Could we “teach” a lake full of stocked muskie to hit a particular type (and /or color) of lure if we so desired? Taking this even a step further could we “educate” out unwanted behavior to stimuli such as rolling in our line… or swallowing hooks? The behavioral response to stimuli could be endless.

The above example takes into consideration that the fish doesn’t have the ability to think. It may get hooked on something purple, but would hit it again because that is its early response to that particular stimuli. The fish can’t put together that purple sometimes means food and sometimes means capture. It only knows it’s learned response to purple, and that is food. Assuming no cognitive thought, the muskie would hit the color purple over and over again, never tying in the experience of the “capture aspect” with the color purple.

Cognitive Response:

Cognitive response to stimuli is considered one of the few things that separate man form animal. Cognitive thought is the “act of knowing and being aware”. It is the ability to make a judgement that is followed by an act. Is it possible we don’t give credit where credit is due to some animals in the world? I’m not inferring that the muskie is a far more intelligent creature than the rest of the animal (or fish) kingdom. If fact, most fisheries biologists will tell you that they find muskellunge behavior in hatchery ponds, far from intelligent. Most young muskie will make themselves easy meals to prey birds around the edges of these ponds. I have heard fishery biologists refer to the muskie as “the dumbest fish that swims”.

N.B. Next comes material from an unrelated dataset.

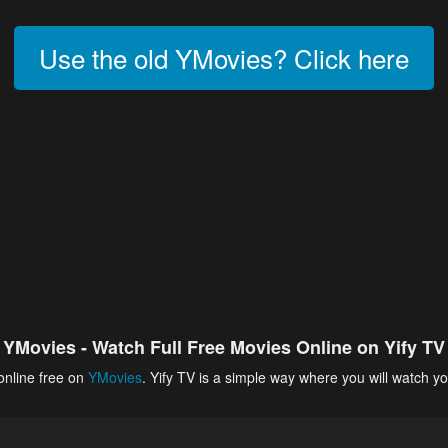
Use the old YMovies? Click here
YMovies - Watch Full Free Movies Online on Yify TV
online free on
YMovies
. Yify TV is a simple way where you will watch yo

Perhaps as the creature gets older and more experienced it does take on some of these advanced behaviors. Maybe even some of them are cognitive thoughts? Could it think? It follows up a bucktail curiously; knowing something out of the ordinary is in its environment. It makes a choice weather or not to hit your lure at boatside.

Shabbona lake comes to mind when I ponder this possibility. State records have been broken here. How is it possible that a fish gets up to huge proportions, on such a heavily fished lake? Some of these monster fish seem to have never been caught before. How can it be, that a heavily pressured lake such as this, can be our state record holder? Do the fish, as they get larger, get smarter? These giants that lurk in the lake have to see a lure countless times in their life before they reach this size. What are the chances this is not the case?

The bottom line is that, I don’t know what made that Wildwood muskie react to stimuli, but I do think that there is a possibility it is something we don’t yet understand. Doing some research in order to write this article I had a hard time coming across science that would explain the differences among fish behaviors. Most were vague. There are a lot of things we have yet to figure out about our animal kingdom, I am just glad I have the ability to sit and ponder how the Outdoor world might work.